"Zein...." teriak seseorang membuat si empunya nama memutar bola matanya jengah.
Alif duduk tepat di sebelah sahabatnya yang tengah membaca buku. Ia mendecak karena Zein masih fokus membaca bukunya. Ia pun terpaksa merebut buku tersebut dari genggaman tangannya.
"Apa sih, Lif?" tanyanya kesal.
"Nih, liat!" sahutnya menunjukkan layar ponselnya.
Zein membaca chatingan antara Alif dan Amira. Entah mengapa, ia merasa ada yang tidak beres dengan gadisnya itu. Dengan tiba-tiba, ia meladeni sahabatnya yang menanyakan makanan favorit Amayra. Setahu dirinya, Amira begitu enggan membantu Alif dalam masa pendekatannya dengan Amayra. Tapi sekarang, Amira malah membantu Alif untuk mengambil perhatian jantung hatinya.
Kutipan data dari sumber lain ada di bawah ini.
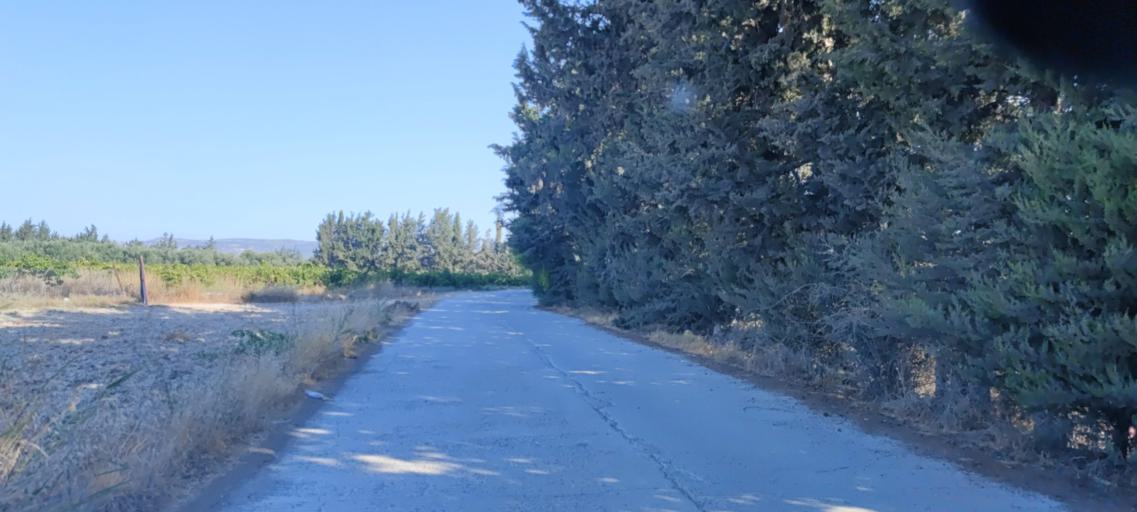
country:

"Kamu tau 'kan, rumahnya Amayra?" tanya Alif menggebu-gebu.
Zein menatapnya intens. Sungguh, ia tak menyukai jika Alif kembali tidak waras karena terus mengejar Amayra yang jelas-jelas tak menunjukkan ketertarikannya. Alif terus mengukir senyum hingga tak menyadari jika orang yang diajaknya bicara sudah mengangkat kaki menuju ruangannya. Yeah, Zein dan Alif tinggal bersama di Butik ini. Karena Alif yang merasa tidak enak berlama-lama tinggal dengan Opanya, akhirnya Zein mengambil keputusan untuk satu tempat tinggal dengannya. Meskipun, mereka hanya menempati satu kamar, itu jauh lebih dari cukup dari pada harus menempuh perjalanan yang lama untuk menuju kampus atau Butik cabang pertama.
"Zein, Zein, kamu dimana?!" teriaknya yang menyadari jika dirinya ditinggal pergi oleh sahabatnya.
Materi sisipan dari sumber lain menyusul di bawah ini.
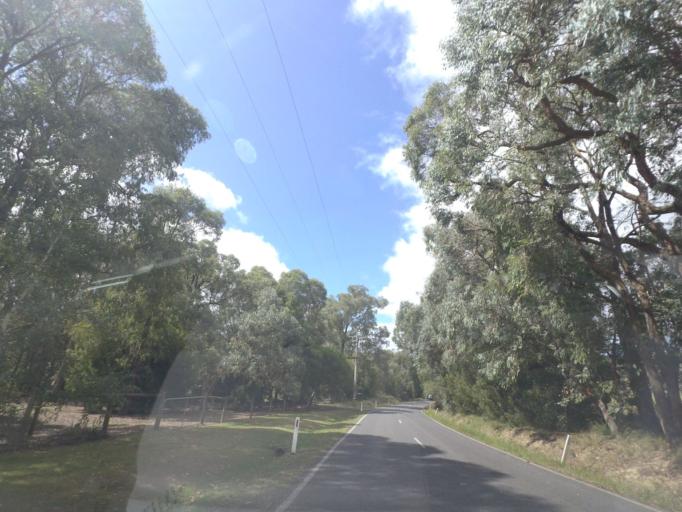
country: AU
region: Victoria
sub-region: Yarra Ranges
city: Launching Place
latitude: -37.7924
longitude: 145.5744
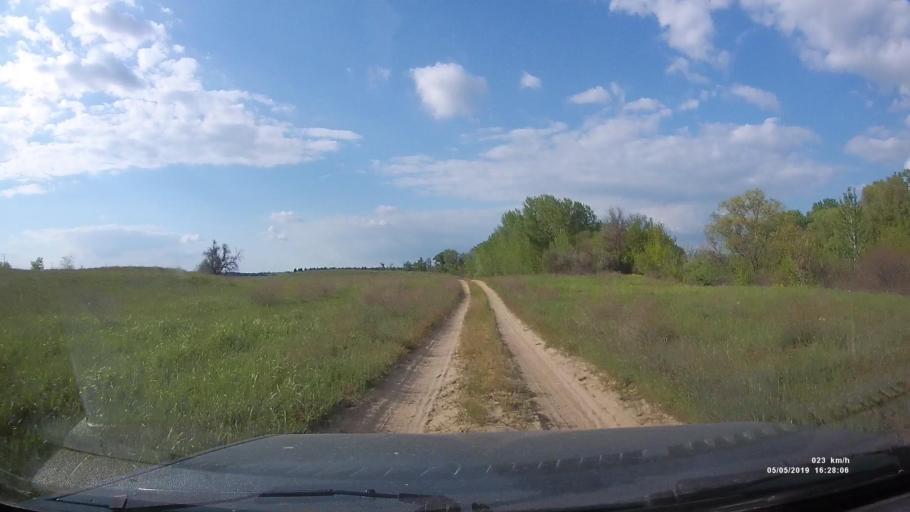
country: RU
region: Rostov
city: Ust'-Donetskiy
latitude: 47.7665
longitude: 41.0163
Alif beranjak menyusulnya yang sudah berada di dalam ruangan pribadi sekaligus kamar mereka berdua.
"Zein, ayo anterin saya." pintanya pada Zein yang tengah merebahkan tubuhnya di atas kasur.
Zein tak menyahut. Ia malah semakin merapatkan pejaman matanya.
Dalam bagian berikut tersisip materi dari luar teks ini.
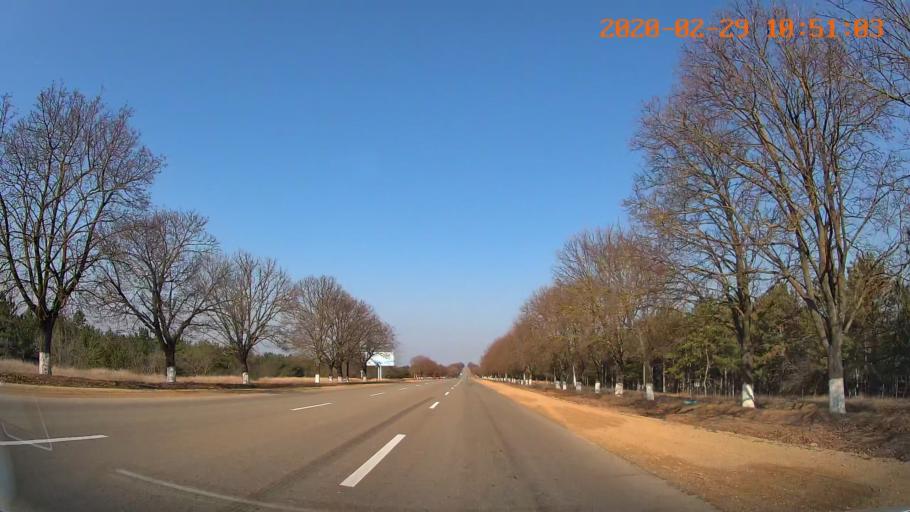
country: MD
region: Telenesti
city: Grigoriopol
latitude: 47.0891
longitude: 29.3693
"Nanti kamu juga bakal ketemu Amira, Zein! Mereka 'kan satu rumah." tutur Alif langsung membuatnya membuka mata lebar-lebar.
Ada benarnya juga yang dikatakan Alif. Mereka itu kakak-beradik, pasti tinggal di satu rumah. Zein bangkit dari rebahannya dan langsung menyambar kunci motornya yang terletak di atas meja.
"Ayo, cepetan! Sebelum saya berubah pikiran, Lif!!" teriaknya berjalan lebih dulu.
"Kalo tentang Amira aja, kamu cepet, Zein." cibirnya yang segera menyusul Zein.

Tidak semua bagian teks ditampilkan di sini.